İslamcı olmasını kusur diye öne sürüyorlar. Oysa İslamcılık, dünün en kuvvetli seciyesi ve en yüksek ülküsüydü. Bugünkü Türkçülük neyse, dünkü İslamcılık da oydu. Esasen İslamcılık, Osmanlı Türklerinin millî mefkûresiydi. On dördüncü asırdan beri Türklerden başka hiçbir Müslüman millet—ne Araplar, ne Acemler, ne de Hintliler—İslamcılık mefkûresini düşünmemiştir. Bir Osmanlı şairi olan Akif’te millî mefkûre kemaline ermiş, fakat yeni bir millî mefkûrenin doğuş zamanına rastladığı için geri ve aykırı görünmüştür.
Mazide yaşayanların fikir ve mefkûreleri bize aykırı gelse bile, onları zaman ve mekân şartları içinde değerlendirdiğimizde, haklarını teslim etmemek küçüklüğüne düşmemeliyiz.

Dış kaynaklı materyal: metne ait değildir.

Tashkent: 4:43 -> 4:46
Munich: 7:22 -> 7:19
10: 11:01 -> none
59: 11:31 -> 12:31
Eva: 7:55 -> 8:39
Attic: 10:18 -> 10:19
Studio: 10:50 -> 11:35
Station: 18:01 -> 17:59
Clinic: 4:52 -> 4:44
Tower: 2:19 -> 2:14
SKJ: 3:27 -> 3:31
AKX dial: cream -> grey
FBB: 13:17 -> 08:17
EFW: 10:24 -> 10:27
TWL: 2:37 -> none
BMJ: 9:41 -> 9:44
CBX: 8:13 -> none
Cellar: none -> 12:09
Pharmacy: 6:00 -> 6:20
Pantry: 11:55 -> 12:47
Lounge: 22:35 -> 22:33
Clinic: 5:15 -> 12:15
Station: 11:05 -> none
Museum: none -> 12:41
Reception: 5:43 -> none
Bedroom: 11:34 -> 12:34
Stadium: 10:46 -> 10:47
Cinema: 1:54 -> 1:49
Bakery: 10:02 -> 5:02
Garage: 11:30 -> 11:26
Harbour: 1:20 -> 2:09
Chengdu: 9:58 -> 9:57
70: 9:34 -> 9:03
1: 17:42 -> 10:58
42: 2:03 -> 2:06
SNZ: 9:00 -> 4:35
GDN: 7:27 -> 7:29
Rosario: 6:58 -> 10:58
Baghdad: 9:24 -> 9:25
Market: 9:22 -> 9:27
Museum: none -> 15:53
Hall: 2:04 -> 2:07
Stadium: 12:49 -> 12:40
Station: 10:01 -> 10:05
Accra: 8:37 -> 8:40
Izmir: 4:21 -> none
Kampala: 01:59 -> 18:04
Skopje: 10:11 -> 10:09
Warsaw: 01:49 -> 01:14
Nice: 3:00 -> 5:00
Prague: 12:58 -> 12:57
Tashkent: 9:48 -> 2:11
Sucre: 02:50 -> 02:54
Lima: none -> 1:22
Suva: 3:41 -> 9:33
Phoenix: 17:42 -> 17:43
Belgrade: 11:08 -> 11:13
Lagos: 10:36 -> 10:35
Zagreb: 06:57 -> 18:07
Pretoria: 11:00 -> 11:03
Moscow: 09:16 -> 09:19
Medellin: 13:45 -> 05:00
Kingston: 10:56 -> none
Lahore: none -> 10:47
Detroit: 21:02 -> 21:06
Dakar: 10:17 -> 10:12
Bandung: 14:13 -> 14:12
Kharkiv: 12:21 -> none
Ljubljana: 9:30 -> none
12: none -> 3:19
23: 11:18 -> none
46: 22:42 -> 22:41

Çanakkale Şehitleri için yazdığı şiir ve İstiklal Marşı, bize Mehmet Akif’i en güzel şekilde tanıtıyor. Başka söze gerek yok…
Akif, vatanperver, dürüst ve şahsiyetli bir insandı. Akif inandı, dönmedi ve öyle öldü.
Not: Bu yazıyı rahmetli Nihal Atsız, 1947 yılında Kızılelma dergisinde yayımlamış; daha sonra bu yazı, Hüseyin Nihal Atsız’ın yazılarının derlendiği Makaleler-2 isimli kitabının 49. sayfasında yer almıştır. Rahmetli Nihal Atsız Bey, çok büyük bir değer olan Mehmet Akif Ersoy’u bu kısa ve öz yazısıyla bizlere çok güzel tanıtmıştır.